Beat the egg and brush it over the wrapped pastry. Sprinkle sugar on top if desired.

Step 3: Bake the Pastry

Bake:

Place the molds on the prepared baking sheet and bake for about 15-20 minutes, or until the pastry is golden brown and puffed.

Cool:

Remove from the oven and let them cool for a few minutes. Carefully remove the molds while the pastry is still warm to avoid sticking. Allow the pastry shells to cool completely on a wire rack.

Step 4: Make the Chocolate Cream Filling

Whip the Cream:

In a mixing bowl, whip the heavy cream until it starts to thicken.

Add Sugar:

Gradually add the powdered sugar while continuing to whip until soft peaks form.

Incorporate Ganache:

Gently fold in the cooled chocolate ganache and vanilla extract until fully combined. If desired, add a pinch of salt to enhance the flavor.

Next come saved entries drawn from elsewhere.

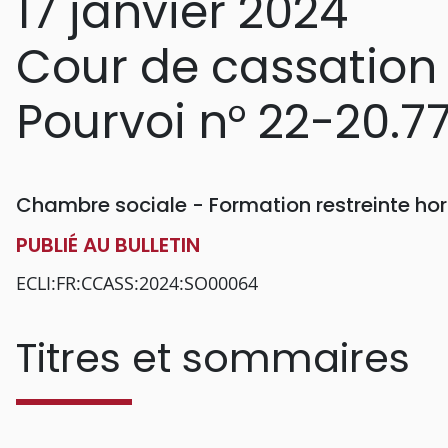
17 janvier 2024
Cour de cassation
Pourvoi n° 22-20.7
Chambre sociale - Formation restreinte h
PUBLIÉ AU BULLETIN
ECLI:FR:CCASS:2024:SO00064
Titres et sommaires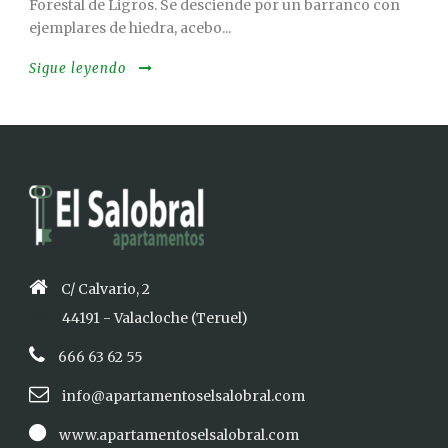
Forestal de Ligros. Se desciende por un barranco con
ejemplares de hiedra, acebo...
Sigue leyendo
C/ Calvario, 2
44191 - Valacloche (Teruel)
666 63 62 55
info@apartamentoselsalobral.com
www.apartamentoselsalobral.com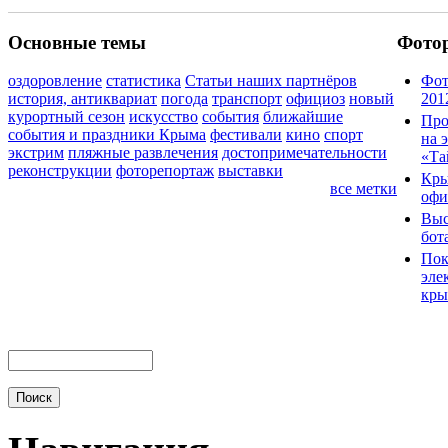
Основные темы
Фото
оздоровление
статистика
Статьи наших партнёров
Фот
история, антиквариат
погода
транспорт
официоз
новый
201
курортный сезон
искусство
события
ближайшие
Про
события и праздники Крыма
фестивали
кино
спорт
на 
экстрим
пляжные развлечения
достопримечательности
«Та
реконструкции
фоторепортаж
выставки
Кры
все метки
офи
Выс
бот
Пок
эле
кры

Step 5: Assemble the Horns

Fill the Horns:

Use a piping bag fitted with a star tip or simply a spoon to fill each pastry horn with the chocolate cream filling.

Garnish:

Optionally, you can drizzle additional melted chocolate over the filled horns or dust them with powdered sugar for presentation.

Step 6: Serve

Serve the chocolate cream horns chilled or at room temperature. They are best enjoyed the same day but can be stored in the refrigerator for a couple of days.

Tips

Make-Ahead: You can prepare the pastry and the filling separately and assemble them just before serving.

Variations: Experiment with different fillings, like vanilla cream, fruit preserves, or flavored whipped cream.

Storage: Store any leftovers in an airtight container in the fridge, but note that the pastry may lose its crispness over time.